> **Fragmento del texto**

<<<<

Por eso, me siento un poco ‘gentuza’, como ha calificado el secretario general del PP en Madrid, Alfonso Serrano, a quienes boicotearon la etapa final de la Vuelta por la participación de un equipo costeado directamente por dinero de Israel procedente de bolsillos que justifican la masacre. La mayoría protestaron de forma pacífica frente a una reducida minoría que recurrió al vandalismo. Creo que hubiera bastado con llenar de banderas palestinas y pancartas el recorrido de la etapa por Madrid para que lo captaran las cámaras y lo viera todo el mundo, aunque no discuto que el impacto de reventar el evento ha tenido mayor repercusión.

>>>>

> **Material mostrado**
<<<<

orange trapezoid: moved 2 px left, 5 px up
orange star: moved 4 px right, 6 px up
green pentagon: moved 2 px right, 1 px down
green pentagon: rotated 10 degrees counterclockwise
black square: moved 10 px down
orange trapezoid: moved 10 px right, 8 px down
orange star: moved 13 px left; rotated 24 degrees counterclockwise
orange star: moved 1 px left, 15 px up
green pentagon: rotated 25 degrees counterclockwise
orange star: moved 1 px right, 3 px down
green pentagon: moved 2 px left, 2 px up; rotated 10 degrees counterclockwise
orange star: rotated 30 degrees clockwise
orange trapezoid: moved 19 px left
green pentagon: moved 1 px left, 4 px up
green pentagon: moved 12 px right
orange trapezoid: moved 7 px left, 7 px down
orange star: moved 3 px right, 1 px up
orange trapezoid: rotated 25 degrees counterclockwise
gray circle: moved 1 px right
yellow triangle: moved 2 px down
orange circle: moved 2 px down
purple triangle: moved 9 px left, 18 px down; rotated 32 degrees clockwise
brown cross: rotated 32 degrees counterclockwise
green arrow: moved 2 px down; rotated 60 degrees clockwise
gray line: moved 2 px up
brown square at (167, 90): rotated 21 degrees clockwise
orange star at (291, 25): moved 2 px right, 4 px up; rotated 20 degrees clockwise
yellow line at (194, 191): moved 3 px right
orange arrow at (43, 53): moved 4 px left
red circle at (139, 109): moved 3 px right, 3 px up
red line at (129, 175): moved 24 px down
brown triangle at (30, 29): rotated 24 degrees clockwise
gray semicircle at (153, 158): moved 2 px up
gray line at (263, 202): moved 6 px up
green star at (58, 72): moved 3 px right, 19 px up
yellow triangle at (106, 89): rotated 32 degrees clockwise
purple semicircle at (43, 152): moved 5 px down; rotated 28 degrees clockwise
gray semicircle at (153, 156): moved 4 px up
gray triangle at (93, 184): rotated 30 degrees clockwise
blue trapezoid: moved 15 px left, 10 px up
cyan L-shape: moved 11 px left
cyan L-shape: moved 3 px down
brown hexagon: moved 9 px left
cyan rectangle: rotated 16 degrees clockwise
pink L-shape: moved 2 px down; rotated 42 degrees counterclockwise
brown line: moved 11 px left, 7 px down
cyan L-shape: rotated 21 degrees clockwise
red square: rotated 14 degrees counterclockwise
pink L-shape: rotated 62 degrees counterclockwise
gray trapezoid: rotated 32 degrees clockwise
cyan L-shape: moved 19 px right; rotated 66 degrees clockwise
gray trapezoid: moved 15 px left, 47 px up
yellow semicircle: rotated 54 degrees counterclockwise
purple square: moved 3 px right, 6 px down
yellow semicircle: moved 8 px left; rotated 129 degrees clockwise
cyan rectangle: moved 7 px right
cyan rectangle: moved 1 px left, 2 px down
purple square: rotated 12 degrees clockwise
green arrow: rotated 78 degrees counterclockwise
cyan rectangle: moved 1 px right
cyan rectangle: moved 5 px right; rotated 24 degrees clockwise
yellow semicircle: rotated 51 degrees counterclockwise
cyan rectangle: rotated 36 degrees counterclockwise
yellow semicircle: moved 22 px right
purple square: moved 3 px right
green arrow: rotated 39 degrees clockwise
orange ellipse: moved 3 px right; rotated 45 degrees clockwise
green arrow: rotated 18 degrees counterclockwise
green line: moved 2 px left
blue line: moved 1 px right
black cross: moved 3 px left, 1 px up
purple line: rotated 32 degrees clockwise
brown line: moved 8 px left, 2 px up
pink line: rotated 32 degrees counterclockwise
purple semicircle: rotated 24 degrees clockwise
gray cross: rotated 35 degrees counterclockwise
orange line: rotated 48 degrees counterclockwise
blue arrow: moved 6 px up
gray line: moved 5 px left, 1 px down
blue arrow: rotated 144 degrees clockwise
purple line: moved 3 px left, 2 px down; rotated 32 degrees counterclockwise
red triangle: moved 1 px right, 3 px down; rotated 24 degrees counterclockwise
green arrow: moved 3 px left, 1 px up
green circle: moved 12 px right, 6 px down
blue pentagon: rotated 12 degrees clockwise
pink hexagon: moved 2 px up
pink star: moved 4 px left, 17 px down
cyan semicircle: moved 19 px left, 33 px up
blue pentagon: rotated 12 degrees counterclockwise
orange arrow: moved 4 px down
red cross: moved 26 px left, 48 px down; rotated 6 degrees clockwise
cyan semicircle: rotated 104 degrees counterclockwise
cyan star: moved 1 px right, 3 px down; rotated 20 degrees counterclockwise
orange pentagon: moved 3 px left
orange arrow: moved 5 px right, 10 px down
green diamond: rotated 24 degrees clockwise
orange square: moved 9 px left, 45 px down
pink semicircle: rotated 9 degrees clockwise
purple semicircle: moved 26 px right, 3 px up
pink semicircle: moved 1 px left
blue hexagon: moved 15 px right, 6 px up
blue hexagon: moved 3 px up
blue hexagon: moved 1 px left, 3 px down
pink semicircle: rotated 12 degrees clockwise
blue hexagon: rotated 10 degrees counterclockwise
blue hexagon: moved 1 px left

>>>>

> **Detalles del problema**
En el fragmento del texto, ¿qué palabra usó Alfonso Serrano para describir a quienes boicotearon la etapa final de la Vuelta?

> **Respuesta escrita**
Los llamó "gentuza".